Google/China: The US government wants to make Google’s dispute with China part of the battle for the philosophic high ground in the globalised world. Beijing is willing to see it the same way. The Chinese are increasingly frustrated with what they consider to be America’s moral overreach — an unjustified assumption that it is always right.
The search giant is worried about hacking and government interference in China. The White House has publically backed Google’s threat to leave the country. The motivations are mixed.
US politicians are genuinely concerned about Chinese limitations on free speech and the Chinese threat to the internet infrastructure. They are also well aware that the US runs a big trade deficit with the People’s Republic. Cyber freedom gives the United States a shiny new weapon in negotiating with China.
The Chinese leaders have a different view. They are certainly not about to endorse hacking in public. But like most of their peers around they world, they are prone to consider electronic espionage as a facet of modern statecraft — condemned when others do it but tolerated or even encouraged if it serves the national interest. As for internet freedom, the authorities there believe, along with both Confucians and Marxists, that social order almost always trumps individual freedom. Besides, they see nothing to regret about a Google-free China. State-owned media could grow to fill any voids.
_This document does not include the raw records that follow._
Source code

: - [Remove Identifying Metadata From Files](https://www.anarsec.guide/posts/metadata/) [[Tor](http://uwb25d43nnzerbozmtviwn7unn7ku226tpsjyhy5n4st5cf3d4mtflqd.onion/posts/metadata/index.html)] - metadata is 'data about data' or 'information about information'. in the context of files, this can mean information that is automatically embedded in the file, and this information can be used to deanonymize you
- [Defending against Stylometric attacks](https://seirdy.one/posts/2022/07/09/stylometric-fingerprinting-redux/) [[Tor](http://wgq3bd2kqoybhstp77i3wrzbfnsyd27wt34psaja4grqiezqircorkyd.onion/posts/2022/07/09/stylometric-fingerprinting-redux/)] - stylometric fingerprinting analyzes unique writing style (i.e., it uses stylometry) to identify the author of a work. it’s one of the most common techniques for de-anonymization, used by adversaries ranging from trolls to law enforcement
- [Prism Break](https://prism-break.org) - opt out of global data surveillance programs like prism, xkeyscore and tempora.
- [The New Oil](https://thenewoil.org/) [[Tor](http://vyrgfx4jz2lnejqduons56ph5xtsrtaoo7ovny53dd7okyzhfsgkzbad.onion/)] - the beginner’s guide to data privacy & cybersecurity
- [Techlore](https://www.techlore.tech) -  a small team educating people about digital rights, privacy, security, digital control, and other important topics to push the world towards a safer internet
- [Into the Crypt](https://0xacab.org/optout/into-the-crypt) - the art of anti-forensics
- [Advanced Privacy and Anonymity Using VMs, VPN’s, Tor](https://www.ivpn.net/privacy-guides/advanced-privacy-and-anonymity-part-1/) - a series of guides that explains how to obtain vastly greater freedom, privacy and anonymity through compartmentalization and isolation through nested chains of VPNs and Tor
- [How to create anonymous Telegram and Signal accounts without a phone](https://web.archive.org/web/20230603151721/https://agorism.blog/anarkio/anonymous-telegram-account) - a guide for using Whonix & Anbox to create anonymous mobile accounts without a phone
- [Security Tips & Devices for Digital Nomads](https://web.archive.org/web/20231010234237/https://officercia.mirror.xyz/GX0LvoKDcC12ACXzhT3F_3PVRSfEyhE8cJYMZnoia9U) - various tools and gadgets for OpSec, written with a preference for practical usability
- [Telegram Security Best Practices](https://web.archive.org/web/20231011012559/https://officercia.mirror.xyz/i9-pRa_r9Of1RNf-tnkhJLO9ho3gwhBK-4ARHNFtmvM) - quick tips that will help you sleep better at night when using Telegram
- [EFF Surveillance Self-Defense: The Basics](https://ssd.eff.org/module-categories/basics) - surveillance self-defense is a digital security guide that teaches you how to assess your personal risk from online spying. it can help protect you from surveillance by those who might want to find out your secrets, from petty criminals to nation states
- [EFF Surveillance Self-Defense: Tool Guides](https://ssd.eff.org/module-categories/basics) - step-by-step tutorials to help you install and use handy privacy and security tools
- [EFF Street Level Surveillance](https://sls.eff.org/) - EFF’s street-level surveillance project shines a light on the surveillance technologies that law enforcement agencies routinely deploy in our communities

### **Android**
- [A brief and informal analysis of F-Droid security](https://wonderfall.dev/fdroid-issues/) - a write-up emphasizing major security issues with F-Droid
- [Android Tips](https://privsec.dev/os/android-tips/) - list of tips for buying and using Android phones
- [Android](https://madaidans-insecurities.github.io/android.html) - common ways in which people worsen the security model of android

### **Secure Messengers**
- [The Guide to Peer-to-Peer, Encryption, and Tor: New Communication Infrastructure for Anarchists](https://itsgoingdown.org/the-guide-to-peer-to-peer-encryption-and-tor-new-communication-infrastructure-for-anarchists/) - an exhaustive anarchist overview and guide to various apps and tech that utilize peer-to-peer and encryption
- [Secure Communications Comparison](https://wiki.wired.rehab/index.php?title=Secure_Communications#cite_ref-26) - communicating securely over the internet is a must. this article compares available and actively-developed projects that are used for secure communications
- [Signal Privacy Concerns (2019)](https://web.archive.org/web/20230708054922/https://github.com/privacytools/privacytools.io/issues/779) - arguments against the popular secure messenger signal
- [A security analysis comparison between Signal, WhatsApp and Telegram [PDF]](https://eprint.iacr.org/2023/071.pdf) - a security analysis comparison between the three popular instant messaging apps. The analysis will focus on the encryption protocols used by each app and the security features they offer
China might soothe the latest tensions with concessions on trade — orders for aircraft and soybeans have sent an emollient political-economic message to Washington in the past.
But such fixes will only be temporary. The ideological gap between the two powers is still wide. As China rises, it will get more assertive and less patient. The failure of the US financial model has added to Beijing’s confidence.
The Americans would do well to focus on hacking, since they will get global support in the fight against Chinese cyber-aggression. Common ground can probably be found on this issue, with or without Google staying in China. But the struggle of world views is just starting.